Bend Bulletin - Bowman hydro plant bill on clock with Senate

This article was published on: 07/16/12 12:00 AM

By Joel Aschbrenner / The Bulletin
Published: July 16. 2012 4:00AM PST

A bill that would provide water for Prineville and allow the construction of a $13 million hydroelectric plant at the Bowman Dam below Prineville Reservoir needs to move through the U.S. Senate this year if it’s likely to pass, Crook County and city officials say.

After a conference call with Sen. Jeff Merkley, D-Ore., on Thursday, Prineville City Manager Steve Forrester said he is confident the bill will reach the Senate floor this year, possibly in the next month.

The bill, called the Central Oregon Jobs and Water Security Act, passed the House last month, carried by Rep. Greg Walden, R-Hood River. A companion bill must be introduced in the Senate before a new Congress takes over in January or the bill will go back to the drawing board, Forrester said. “My biggest fear, probably, is running out of time and having to start over again,” he said.

And starting over could be costly.

Prineville, Crook County and the Ochoco Irrigation District have each spent about $50,000 this year alone on legal counsel and political consultants for the legislation, Crook County Judge Mike McCabe said.

“That’s a lot of money for a little community like ours,” McCabe said. “That could pay off our library, for example.”

The bill would address several key water issues in Crook County. Notably, it would move the Wild and Scenic River designation on the Crooked River a quarter-mile downstream and would allow Prineville to pump more groundwater.

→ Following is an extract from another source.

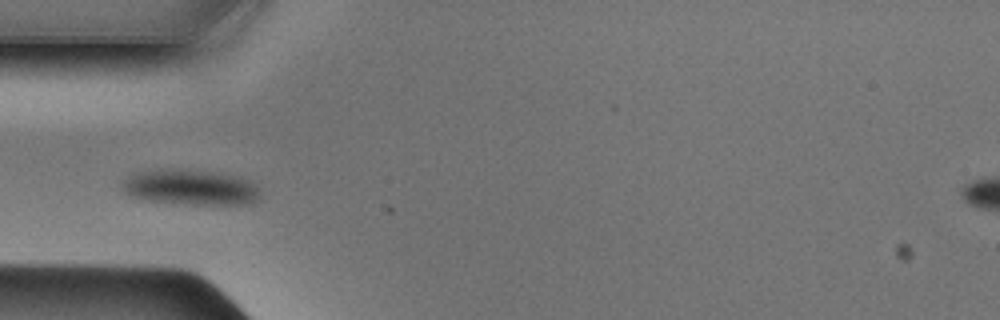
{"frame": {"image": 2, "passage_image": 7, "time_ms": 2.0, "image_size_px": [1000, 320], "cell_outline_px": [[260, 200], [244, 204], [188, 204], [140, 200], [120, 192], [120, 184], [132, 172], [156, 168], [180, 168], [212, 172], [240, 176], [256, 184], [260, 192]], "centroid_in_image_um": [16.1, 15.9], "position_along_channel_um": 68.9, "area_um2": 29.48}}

When an eight-mile stretch of the Crooked River was designated Wild and Scenic in 1988, the upper boundary was set at the center of the Bowman Dam. The placement was counterintuitive and cumbersome, Bureau of Land Management Senior Advisor Robert Quint said last year.

“Clearly the dam and related facilities were never intended to be included within the Wild and Scenic River designation,” he told the House Subcommittee on Water and Power.

Moving the Wild and Scenic River designation downstream would allow Portland General Electric to build a six-megawatt plant just below the dam. Walden’s office has said that project could provide about 50 construction jobs over two years in Crook County, where unemployment hovers around 13.5 percent, the highest in the state.

Additionally, the bill would increase the minimum amount of water released downstream from Bowman Dam by seven cubic feet per second, giving Prineville the right to pump 5,100 acre-feet of groundwater a year for municipal uses. Because groundwater is part of the aquifer that feeds the Crooked River, the city can’t pump more water for homes and businesses without replacing the water in the river.

Prineville engineers have already begun digging test wells in anticipation of the legislation. Additional groundwater would allow the city to annex more homes and provide water for high-tech data centers springing up in the area, Forrester said.